Here in St. Louis, since the Cardinals went on to win the 2011 World Series, we can look back and chuckle at the relief pitcher kerfuffle in game 5. I referenced that event in an October blog post titled “Making Sure Your Message Is Understood.”
But what about situations where the message does not connect because it was never transmitted? You have likely experienced episodes like these that have occurred in my life/career.
#1. Small organization. 15 employees. On a Monday morning, I show up with much to share at our weekly organizational meeting. Sorry, no meeting today. The big guy is away on business. Did this just come up? No, it was planned last week—I thought everybody knew.
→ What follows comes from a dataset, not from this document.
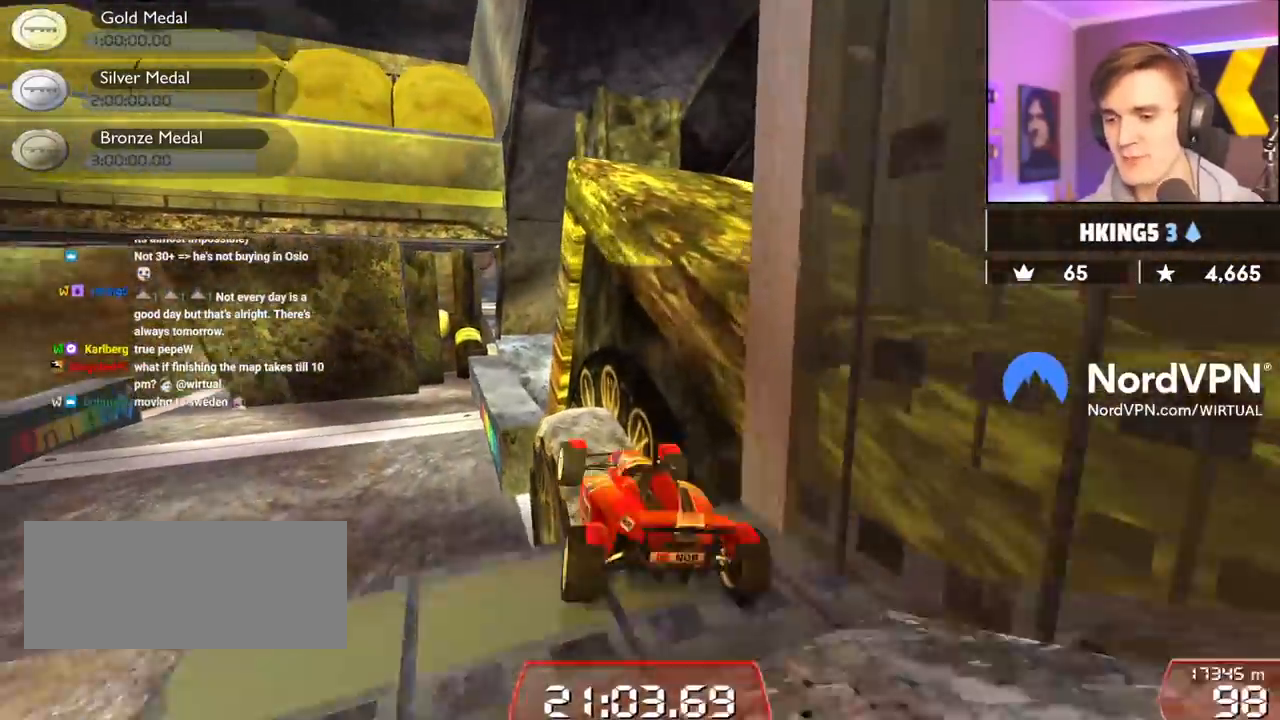
{"keys": ["up"], "events": [[234, "right", "down"], [417, "right", "up"]]}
Nope, I did not get the memo, because there wasn’t one. Communicate!
#2. Medium sized organization. 60 employees. I come to work one morning, check my email, then scan an online industry news website where I learn that a mid-level manager in our building has “exited.” I hope his direct reports were notified because many other employees only learned about his departure through the grapevine. Some bosses don’t like to share bad tidings, but this is stuff everybody needs to know. Communicate!
#3. A non-profit commissions a website redesign. When the new site goes live, it has a different URL. But the PR & Marketing committee members learn of the new URL only when they log on to the old site. Yes, the old URL takes you directly to the new one, but media pitches list the old one. Could this cause the PR & Marketing team to appear uninformed? Absolutely. Communicate!
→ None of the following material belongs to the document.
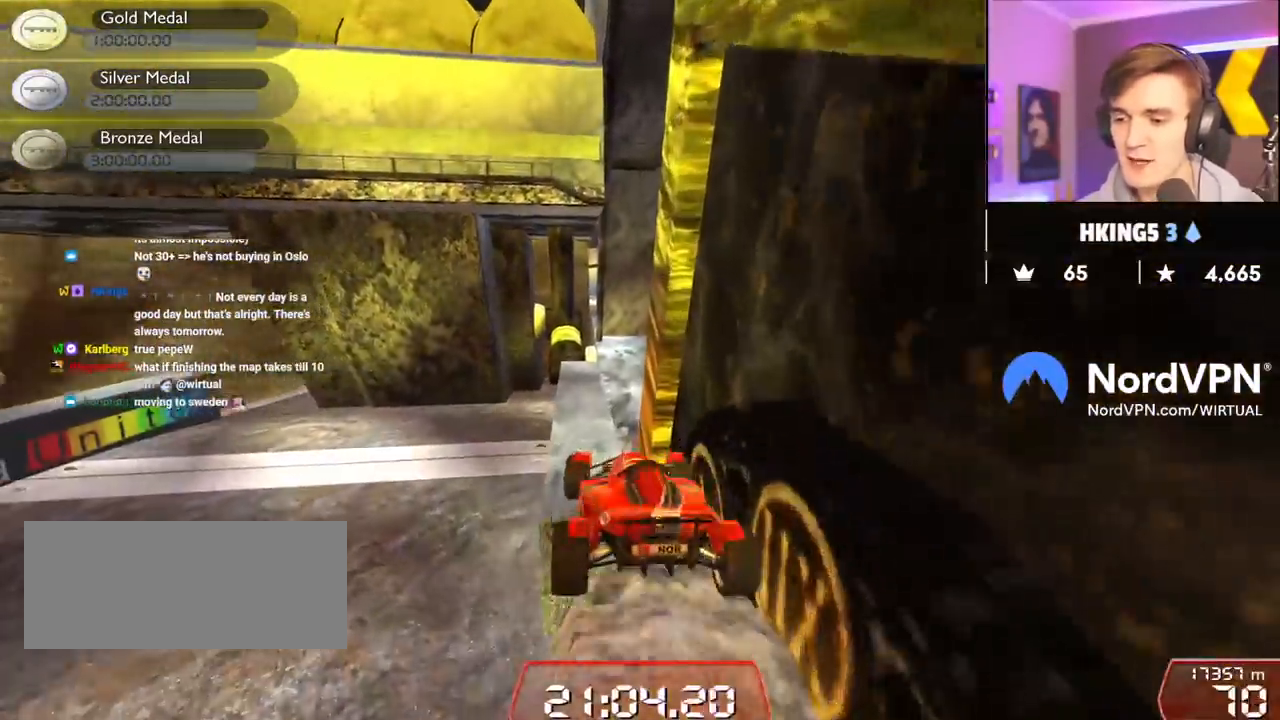
{"keys": ["left"], "events": [[67, "brake", "down"], [67, "right", "down"], [200, "brake", "up"], [200, "right", "up"], [250, "left", "down"], [384, "up", "up"]]}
#4. An former co-worker calls and invites me to lunch. Meet me at (a certain bar and grill) because my company has scrip we can use there. I show up at the place (just a couple of miles from his office) at the appointed time. After 20 minutes of waiting, I call my friend. He’s at the bar and grill’s other location, 10 miles away! Communicate!
Is there something important that the people you work with need to know about today? This week? Communicate!